*** Opening PASSAGE ***

Widespread Outcry in China Over Death of Coronavirus Doctor

The doctor, Li Wenliang, had been silenced by the police after warning about the new coronavirus that has killed hundreds in China and sickened thousands.

A memorial for Dr. Li Wenliang at Wuhan City Central Hospital on Friday.Credit...Chris Buckley/The New York Times

They posted videos of the Les Misérables song “Do You Hear the People Sing.” They invoked article No. 35 of China’s Constitution, which stipulates freedom of speech. They tweeted a phrase from “For Whom the Bell Tolls.”

The Chinese public has staged what amounts to an online revolt after the death of a doctor, Li Wenliang, who tried to warn of a mysterious virus that has since killed hundreds of people in China, infected tens of thousands and forced the government to corral many of the country’s 1.4 billion people.

Since late Thursday, people from different backgrounds, including government officials, prominent business figures and ordinary online users, have posted numerous messages expressing their grief for the doctor, who contracted the new coronavirus, and their anger over his silencing by the police after he shared his knowledge about the virus. It has prompted a nationwide soul-searching under an authoritarian government that allows for little dissent.

“I haven’t seen my WeChat timeline filled with so much forlornness and outrage,” Xu Danei, founder of a social media analytics company, wrote on the messaging platform WeChat.

“Tonight is a monumental moment for our collective conscience,” he wrote in a later post.

*** Closing PASSAGE ***

*TASK LIST*.
A: Answer these questions about the article on Li Wenliang's death.
(i) Videos of which song did people post?
(ii) Which article of China's Constitution did people invoke, and what does it stipulate?
(iii) What kind of company did Xu Danei found?
B: Reproduce the part of the article on Li Wenliang's death between "They posted videos" and "1.4 billion people.", inclusive.

*** Opening MATERIAL PROVIDED ***

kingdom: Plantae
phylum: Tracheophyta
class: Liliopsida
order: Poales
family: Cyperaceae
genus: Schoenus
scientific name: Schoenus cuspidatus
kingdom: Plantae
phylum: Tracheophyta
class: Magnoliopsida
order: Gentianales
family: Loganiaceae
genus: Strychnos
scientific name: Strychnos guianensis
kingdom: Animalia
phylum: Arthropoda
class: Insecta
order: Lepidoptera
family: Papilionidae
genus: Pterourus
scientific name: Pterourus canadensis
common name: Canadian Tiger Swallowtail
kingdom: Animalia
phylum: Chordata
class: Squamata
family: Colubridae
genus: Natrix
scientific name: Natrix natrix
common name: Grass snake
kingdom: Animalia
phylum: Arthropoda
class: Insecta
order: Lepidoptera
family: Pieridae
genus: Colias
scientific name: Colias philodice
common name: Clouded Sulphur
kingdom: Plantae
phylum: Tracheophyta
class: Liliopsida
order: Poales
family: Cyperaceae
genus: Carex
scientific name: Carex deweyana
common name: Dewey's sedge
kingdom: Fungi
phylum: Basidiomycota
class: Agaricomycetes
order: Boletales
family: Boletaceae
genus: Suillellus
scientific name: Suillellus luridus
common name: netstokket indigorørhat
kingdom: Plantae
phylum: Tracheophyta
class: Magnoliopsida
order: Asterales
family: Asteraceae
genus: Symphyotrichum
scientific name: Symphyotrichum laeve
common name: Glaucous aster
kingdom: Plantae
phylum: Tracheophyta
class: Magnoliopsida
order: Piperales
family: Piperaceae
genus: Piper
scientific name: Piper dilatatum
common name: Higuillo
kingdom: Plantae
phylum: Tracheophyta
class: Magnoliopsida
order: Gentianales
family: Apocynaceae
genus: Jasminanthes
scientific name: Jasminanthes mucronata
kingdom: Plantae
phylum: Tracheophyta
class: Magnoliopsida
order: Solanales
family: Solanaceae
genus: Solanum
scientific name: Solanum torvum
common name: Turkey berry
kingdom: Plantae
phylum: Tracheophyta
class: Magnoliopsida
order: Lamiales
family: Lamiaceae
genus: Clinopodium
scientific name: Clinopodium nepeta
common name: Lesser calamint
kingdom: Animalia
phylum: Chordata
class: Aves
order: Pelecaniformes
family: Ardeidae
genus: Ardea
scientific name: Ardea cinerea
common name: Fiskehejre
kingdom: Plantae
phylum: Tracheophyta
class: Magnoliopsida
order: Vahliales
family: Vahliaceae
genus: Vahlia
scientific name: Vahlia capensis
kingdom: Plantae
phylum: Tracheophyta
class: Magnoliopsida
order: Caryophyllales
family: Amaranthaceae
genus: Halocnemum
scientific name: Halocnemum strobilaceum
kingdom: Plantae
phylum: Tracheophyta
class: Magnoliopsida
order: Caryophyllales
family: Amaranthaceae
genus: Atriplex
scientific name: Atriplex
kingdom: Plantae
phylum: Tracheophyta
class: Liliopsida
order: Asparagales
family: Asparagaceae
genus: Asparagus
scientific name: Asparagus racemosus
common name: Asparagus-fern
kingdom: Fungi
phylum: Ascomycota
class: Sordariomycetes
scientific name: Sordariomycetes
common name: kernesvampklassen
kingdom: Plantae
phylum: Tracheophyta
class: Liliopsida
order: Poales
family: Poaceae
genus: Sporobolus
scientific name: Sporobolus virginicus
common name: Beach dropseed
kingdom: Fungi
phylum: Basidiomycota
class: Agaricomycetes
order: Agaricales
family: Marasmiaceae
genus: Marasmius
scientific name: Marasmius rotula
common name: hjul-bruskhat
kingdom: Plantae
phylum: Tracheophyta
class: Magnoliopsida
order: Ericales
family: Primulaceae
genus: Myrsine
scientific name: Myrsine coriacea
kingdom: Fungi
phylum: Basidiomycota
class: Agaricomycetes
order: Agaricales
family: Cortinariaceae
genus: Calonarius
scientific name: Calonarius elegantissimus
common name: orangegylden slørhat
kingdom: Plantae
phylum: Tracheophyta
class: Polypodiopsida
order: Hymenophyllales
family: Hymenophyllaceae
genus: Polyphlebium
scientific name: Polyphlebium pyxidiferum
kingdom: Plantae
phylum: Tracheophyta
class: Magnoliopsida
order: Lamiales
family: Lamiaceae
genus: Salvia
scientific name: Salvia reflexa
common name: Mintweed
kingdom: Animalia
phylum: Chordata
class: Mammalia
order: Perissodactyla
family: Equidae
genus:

*** Closing MATERIAL PROVIDED ***

*ACTIVITY ANSWERS*.
A:
(i) The Les Misérables song "Do You Hear the People Sing."
(ii) Article No. 35, which stipulates freedom of speech.
(iii) A social media analytics company.

B:
They posted videos of the Les Misérables song “Do You Hear the People Sing.” They invoked article No. 35 of China’s Constitution, which stipulates freedom of speech. They tweeted a phrase from “For Whom the Bell Tolls.”

The Chinese public has staged what amounts to an online revolt after the death of a doctor, Li Wenliang, who tried to warn of a mysterious virus that has since killed hundreds of people in China, infected tens of thousands and forced the government to corral many of the country’s 1.4 billion people.